## Task goal
Which lines of the items below contain the string "splenic", matching case exactly? Pull out each of those lines in full.

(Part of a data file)
========

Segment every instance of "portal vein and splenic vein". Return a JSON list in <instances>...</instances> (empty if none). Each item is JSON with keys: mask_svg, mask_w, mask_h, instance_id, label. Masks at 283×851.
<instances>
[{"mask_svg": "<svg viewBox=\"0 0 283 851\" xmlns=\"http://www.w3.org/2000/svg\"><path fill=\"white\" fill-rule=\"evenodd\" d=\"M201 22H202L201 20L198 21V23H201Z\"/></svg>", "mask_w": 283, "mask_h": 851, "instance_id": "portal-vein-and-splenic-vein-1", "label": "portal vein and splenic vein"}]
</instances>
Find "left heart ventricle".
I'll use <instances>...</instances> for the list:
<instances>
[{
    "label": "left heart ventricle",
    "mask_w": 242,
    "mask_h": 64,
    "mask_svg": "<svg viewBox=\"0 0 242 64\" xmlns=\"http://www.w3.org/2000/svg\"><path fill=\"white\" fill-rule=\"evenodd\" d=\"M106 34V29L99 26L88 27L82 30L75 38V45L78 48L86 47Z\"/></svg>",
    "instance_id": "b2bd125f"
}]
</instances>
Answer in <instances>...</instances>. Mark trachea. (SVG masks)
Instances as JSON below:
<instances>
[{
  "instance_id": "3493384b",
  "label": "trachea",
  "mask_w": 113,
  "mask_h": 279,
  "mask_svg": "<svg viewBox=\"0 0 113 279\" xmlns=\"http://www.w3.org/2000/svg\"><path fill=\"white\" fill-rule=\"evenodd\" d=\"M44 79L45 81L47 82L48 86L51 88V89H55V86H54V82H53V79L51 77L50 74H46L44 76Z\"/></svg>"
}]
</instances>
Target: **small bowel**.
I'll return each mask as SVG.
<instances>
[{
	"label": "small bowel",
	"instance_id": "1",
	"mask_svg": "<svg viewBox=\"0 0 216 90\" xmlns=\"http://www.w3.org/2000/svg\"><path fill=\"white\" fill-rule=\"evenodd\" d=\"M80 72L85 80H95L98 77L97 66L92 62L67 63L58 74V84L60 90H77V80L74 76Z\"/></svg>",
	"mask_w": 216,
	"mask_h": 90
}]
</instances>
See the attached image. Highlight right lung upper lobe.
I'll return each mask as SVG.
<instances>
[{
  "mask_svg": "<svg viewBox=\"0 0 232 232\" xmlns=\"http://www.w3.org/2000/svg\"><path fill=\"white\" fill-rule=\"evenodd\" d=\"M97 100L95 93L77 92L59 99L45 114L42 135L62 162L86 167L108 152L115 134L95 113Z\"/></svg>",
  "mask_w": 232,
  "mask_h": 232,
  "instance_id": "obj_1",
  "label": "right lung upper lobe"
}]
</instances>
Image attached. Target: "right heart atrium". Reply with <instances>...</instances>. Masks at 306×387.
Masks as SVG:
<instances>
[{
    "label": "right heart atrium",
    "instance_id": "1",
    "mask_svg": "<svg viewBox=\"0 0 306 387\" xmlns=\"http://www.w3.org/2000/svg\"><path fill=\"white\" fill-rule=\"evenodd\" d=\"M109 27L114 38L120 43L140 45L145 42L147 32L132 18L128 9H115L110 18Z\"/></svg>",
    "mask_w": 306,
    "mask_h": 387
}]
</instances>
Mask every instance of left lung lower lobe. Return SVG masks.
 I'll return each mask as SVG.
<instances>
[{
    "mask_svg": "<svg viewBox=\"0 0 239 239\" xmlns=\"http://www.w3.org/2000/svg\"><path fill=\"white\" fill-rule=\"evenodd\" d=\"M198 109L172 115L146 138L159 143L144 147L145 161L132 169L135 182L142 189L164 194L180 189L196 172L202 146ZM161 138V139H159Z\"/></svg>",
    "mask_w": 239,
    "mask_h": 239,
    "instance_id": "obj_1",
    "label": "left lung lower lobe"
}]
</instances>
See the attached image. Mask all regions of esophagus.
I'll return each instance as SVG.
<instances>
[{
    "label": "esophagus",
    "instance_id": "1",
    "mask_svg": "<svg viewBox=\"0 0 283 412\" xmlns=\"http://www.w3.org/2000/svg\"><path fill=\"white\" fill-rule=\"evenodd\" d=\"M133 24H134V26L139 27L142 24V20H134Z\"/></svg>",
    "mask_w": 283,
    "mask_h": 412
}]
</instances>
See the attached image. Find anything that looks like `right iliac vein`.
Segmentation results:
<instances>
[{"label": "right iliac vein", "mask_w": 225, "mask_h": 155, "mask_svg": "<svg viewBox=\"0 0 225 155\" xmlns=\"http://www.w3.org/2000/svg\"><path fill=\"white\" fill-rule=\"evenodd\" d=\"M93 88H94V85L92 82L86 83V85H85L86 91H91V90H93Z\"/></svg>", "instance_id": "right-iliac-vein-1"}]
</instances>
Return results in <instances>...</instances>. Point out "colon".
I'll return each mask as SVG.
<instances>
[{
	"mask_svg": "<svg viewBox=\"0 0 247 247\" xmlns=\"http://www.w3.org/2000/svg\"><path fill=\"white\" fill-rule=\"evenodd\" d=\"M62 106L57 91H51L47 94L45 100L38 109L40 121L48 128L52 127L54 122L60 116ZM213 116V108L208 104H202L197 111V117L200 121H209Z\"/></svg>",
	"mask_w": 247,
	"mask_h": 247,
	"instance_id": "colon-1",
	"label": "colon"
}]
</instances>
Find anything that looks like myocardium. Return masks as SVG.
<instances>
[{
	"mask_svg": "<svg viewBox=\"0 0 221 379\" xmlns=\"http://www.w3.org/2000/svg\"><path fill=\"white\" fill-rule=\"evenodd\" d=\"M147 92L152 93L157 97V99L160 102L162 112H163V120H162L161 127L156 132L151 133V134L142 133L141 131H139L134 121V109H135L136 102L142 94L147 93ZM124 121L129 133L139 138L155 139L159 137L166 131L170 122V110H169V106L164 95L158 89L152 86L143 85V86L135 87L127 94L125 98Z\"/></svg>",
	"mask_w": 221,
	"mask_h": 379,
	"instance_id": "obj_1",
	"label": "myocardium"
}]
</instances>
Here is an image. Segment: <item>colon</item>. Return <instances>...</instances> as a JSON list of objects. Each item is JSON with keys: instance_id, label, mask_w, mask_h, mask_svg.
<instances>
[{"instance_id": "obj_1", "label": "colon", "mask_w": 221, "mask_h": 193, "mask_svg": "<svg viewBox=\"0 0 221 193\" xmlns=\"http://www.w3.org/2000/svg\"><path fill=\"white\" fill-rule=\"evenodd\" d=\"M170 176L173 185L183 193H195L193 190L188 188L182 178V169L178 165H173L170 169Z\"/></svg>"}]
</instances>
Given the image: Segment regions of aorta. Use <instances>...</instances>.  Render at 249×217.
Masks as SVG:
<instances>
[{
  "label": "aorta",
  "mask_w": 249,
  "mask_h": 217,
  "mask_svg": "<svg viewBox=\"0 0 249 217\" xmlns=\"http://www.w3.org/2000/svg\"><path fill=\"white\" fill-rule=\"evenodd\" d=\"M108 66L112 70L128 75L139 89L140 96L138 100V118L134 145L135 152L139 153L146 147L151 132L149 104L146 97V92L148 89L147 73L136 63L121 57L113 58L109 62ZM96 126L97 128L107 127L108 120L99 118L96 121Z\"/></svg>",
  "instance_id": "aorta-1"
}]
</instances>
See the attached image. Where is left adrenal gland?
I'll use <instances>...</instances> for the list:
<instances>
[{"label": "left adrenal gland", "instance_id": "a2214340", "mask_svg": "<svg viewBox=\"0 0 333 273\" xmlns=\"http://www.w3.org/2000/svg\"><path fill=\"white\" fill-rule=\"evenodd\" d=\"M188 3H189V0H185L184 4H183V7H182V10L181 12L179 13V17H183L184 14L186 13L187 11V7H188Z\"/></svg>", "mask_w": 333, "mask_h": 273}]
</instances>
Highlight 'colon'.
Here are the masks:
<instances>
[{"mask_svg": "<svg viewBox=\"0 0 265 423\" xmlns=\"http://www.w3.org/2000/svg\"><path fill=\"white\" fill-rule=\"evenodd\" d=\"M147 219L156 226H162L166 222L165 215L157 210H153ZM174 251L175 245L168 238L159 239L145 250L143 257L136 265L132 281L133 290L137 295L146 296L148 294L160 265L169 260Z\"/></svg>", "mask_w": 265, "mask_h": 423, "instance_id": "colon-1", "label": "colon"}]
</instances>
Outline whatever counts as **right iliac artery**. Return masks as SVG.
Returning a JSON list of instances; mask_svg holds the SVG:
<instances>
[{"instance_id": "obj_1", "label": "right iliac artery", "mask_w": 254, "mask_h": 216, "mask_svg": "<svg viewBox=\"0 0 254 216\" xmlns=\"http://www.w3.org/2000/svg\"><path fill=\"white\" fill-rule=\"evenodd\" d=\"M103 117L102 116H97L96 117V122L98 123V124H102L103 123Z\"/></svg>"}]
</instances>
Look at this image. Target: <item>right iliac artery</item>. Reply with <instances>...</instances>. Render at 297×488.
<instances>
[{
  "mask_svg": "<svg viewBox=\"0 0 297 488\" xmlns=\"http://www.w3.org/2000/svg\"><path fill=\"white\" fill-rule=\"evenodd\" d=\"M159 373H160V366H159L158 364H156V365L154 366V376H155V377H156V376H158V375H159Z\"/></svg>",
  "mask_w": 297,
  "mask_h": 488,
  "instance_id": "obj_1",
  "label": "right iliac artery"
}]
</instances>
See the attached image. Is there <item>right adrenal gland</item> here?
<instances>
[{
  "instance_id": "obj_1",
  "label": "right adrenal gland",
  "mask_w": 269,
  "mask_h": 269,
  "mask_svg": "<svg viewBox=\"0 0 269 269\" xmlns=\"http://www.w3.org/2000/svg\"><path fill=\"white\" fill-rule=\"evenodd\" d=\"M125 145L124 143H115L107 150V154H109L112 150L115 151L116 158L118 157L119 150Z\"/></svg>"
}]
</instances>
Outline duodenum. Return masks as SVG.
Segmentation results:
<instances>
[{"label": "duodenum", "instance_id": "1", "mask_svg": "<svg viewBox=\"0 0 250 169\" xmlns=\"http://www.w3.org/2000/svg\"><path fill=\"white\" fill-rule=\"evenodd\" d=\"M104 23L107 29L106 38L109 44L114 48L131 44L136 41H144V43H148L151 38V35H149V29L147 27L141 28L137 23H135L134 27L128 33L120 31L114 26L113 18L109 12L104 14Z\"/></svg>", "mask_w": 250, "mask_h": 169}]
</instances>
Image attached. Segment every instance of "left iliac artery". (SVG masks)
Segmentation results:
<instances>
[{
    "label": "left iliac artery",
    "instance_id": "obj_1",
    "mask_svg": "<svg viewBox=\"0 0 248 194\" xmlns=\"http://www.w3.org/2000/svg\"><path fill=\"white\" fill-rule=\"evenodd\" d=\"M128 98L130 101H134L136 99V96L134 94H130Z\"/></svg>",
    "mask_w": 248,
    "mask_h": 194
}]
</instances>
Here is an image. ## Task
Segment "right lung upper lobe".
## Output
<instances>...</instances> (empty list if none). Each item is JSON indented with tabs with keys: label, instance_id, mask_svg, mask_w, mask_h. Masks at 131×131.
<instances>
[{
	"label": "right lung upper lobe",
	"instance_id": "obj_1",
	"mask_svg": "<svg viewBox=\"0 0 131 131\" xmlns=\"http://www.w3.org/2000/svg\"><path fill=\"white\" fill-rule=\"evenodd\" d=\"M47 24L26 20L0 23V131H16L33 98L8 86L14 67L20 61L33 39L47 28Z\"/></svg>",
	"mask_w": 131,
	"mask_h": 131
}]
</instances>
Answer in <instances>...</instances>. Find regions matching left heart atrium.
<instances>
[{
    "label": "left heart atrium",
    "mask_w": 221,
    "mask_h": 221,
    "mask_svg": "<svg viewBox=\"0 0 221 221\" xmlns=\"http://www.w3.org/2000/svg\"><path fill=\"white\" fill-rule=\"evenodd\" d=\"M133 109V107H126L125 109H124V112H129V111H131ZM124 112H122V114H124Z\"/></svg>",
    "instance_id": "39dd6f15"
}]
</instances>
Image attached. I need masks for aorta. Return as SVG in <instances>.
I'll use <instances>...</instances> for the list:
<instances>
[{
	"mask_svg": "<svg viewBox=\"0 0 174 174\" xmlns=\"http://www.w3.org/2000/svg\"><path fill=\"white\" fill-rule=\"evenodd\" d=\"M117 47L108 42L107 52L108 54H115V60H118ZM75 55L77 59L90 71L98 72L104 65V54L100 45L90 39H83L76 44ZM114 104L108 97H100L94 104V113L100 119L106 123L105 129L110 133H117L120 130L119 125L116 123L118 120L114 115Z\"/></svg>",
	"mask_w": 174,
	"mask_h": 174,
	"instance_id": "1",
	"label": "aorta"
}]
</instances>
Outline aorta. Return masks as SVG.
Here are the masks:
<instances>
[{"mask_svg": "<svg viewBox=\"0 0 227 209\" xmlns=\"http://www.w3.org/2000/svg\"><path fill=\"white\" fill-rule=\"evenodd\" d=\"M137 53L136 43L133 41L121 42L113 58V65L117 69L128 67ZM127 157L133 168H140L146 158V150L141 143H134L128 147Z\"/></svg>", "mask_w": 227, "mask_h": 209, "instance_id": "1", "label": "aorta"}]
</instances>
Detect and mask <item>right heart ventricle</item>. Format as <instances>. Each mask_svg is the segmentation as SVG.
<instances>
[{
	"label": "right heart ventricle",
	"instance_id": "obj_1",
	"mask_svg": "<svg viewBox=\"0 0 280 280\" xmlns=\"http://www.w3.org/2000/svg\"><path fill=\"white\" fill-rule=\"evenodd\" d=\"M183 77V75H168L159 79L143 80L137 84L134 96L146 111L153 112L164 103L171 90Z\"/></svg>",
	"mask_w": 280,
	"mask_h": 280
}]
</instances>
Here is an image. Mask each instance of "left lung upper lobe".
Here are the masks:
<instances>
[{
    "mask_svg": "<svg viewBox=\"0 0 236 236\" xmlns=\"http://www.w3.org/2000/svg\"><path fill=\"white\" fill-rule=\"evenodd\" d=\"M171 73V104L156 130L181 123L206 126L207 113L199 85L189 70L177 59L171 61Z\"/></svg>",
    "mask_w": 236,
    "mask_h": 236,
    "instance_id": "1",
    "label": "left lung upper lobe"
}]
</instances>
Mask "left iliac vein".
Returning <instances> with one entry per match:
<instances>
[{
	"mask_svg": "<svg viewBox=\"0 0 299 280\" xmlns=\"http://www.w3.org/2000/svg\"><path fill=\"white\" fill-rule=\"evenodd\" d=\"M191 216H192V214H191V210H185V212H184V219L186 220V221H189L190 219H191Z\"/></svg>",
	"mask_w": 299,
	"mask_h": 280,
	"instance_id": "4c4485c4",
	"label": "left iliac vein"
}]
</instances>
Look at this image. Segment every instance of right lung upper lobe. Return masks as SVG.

========

## Exercise solution
Segment every instance of "portal vein and splenic vein". Return a JSON list in <instances>...</instances> (empty if none). Each item is JSON with keys: mask_svg, mask_w, mask_h, instance_id, label. Masks at 283×851.
[{"mask_svg": "<svg viewBox=\"0 0 283 851\" xmlns=\"http://www.w3.org/2000/svg\"><path fill=\"white\" fill-rule=\"evenodd\" d=\"M201 22H202L201 20L198 21V23H201Z\"/></svg>", "mask_w": 283, "mask_h": 851, "instance_id": "portal-vein-and-splenic-vein-1", "label": "portal vein and splenic vein"}]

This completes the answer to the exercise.